I would think this should be possible. The mechanism would likely be similar to the suspected mechanism for how SIV originated, which is that it came from two different retroviruses that infected a single host.
The Radiolab episode titled "Patient Zero", starting at around the 35 minute mark, discusses how this is expected to have happened (transcript abridged for clarity):
Chimp zero was hunting and he comes upon a monkey called a Red Cap Mangabey. Eats it. And in the process he catches a red cap mangabey version of the AIDS virus.
Next - some time after that first kill - weeks, months, we don’t know - maybe it was the same day - chimp zero comes across another monkey. And this monkey was called a spot nose guenon. Chimp zero eats that monkey and gets a spot nosed guenon of the AIDS virus or the SIV virus inside it.
So [now] you’ve got the red cap mangabey and you’ve got the the spot nose guenon. Two completely different kinds of SIV viruses inside the same chimp.
Now - under normal circumstances - both of these SIV viruses would go nowhere. They basically are entering a completely alien habitat. The cells don’t look the same. The environment is different. The chimp’s immune system would normally kill them.
But then once in a blue moon, something crazy happens. These 2 viruses will end up inside the same cell in the same chimp at the same time. Literally there is a single cell - simultaneously infected with both viruses.
So suppose on one side of the cell you’ve got the mangabey virus. And on the other side of the same cell you’ve got the spot nose guenon virus.
You have an enzyme. It’s called the polymerase enzyme that’s copying genetic information of the viruses. This is what viruses do. They hijack these enzymes to make copies of themselves.
Now - here’s the problem. These enzymes. They’re not necessarily that sticky. While they’re in the process of copying one virus, every once in a while they’ll accidentally fall off mid copy, and then latch on to the second virus. And just keep on copying. What it ends up spitting out is a hybrid.

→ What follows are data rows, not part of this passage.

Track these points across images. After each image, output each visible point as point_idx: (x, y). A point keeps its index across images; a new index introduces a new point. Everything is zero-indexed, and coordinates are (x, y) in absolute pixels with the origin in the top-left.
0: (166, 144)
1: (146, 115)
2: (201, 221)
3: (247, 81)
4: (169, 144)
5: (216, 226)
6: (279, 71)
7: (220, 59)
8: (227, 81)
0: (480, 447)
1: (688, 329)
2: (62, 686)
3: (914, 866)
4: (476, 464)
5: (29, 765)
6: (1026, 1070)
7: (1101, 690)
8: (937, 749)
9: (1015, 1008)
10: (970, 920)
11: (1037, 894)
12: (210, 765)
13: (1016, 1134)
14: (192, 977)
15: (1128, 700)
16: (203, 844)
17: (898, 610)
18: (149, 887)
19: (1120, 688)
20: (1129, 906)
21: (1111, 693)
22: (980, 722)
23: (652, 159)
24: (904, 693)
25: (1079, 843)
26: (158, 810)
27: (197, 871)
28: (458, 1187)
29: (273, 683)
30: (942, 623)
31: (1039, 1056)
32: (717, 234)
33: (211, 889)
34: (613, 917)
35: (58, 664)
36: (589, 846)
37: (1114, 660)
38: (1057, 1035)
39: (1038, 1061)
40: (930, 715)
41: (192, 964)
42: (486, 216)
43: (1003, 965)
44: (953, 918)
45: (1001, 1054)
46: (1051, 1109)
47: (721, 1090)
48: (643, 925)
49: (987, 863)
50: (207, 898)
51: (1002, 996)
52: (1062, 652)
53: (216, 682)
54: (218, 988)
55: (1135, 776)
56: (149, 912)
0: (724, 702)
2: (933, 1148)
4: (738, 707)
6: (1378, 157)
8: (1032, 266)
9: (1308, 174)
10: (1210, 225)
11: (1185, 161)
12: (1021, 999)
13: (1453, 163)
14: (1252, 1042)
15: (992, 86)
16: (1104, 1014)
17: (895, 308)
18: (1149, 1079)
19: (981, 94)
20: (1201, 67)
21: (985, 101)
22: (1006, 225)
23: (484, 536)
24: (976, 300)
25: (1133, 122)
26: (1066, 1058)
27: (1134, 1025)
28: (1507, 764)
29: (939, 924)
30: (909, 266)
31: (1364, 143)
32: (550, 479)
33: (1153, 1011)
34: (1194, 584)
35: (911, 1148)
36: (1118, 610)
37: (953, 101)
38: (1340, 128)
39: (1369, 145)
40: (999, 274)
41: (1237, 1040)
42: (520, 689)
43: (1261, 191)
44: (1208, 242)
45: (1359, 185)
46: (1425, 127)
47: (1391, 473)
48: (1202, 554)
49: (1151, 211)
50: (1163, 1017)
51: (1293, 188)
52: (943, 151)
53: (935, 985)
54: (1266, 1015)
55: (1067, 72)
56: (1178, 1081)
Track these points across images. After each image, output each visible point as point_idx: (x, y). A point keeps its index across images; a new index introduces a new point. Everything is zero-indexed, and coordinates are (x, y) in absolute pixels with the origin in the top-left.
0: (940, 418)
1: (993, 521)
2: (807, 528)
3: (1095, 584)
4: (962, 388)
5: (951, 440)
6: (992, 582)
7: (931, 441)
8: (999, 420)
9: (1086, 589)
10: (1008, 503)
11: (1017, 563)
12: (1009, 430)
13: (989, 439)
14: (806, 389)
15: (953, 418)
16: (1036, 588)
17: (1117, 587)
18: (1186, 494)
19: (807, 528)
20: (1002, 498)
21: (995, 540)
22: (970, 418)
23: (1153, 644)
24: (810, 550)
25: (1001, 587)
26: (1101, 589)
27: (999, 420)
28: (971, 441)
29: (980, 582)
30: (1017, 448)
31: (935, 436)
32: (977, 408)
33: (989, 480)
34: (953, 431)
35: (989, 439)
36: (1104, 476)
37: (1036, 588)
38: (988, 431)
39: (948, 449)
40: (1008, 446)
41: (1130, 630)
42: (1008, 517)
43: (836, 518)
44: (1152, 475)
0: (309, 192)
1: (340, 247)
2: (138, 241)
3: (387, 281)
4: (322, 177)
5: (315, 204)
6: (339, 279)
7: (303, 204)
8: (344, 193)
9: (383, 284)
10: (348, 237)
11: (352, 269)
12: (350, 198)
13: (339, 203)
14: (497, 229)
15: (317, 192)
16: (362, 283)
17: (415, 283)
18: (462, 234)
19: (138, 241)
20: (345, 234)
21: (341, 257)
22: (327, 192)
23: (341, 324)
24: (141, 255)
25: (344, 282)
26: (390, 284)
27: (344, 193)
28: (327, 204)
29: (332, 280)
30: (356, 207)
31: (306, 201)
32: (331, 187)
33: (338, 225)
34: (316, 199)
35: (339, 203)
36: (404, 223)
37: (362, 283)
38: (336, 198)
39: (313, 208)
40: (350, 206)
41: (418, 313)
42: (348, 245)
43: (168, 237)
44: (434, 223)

Now this new mosaic probably won’t go anywhere because 99.9999999 percent of the time - when these hybrids happen - It’s a dead end. The chimp’s immune system is pretty sophisticated. It has evolved defenses against these viruses - and it will destroy them. But once in a blue moon...
So this is a blue moon after a blue moon after a blue moon to really get this. Finally you get one particular mosaic virus. Between the mangabey and the guenon. That through sheer random luck - works. It landed on the exact right combination of genes that allowed it to evade the chimp’s immune system.
This seems like a good model for how your crossover might happen: A single individual, infected with similar-but-different versions of a virus that its immune system is capable of defending against, but a copying error merges the code of both viruses and---unluckily for the host---ends up making a viable novel version of the virus that the host cannot defend against.
Mice aren't really known for eating other vertebrates, so consumption as a vector seems unlikely. But coming up with such a scenario doesn't seem too implausible.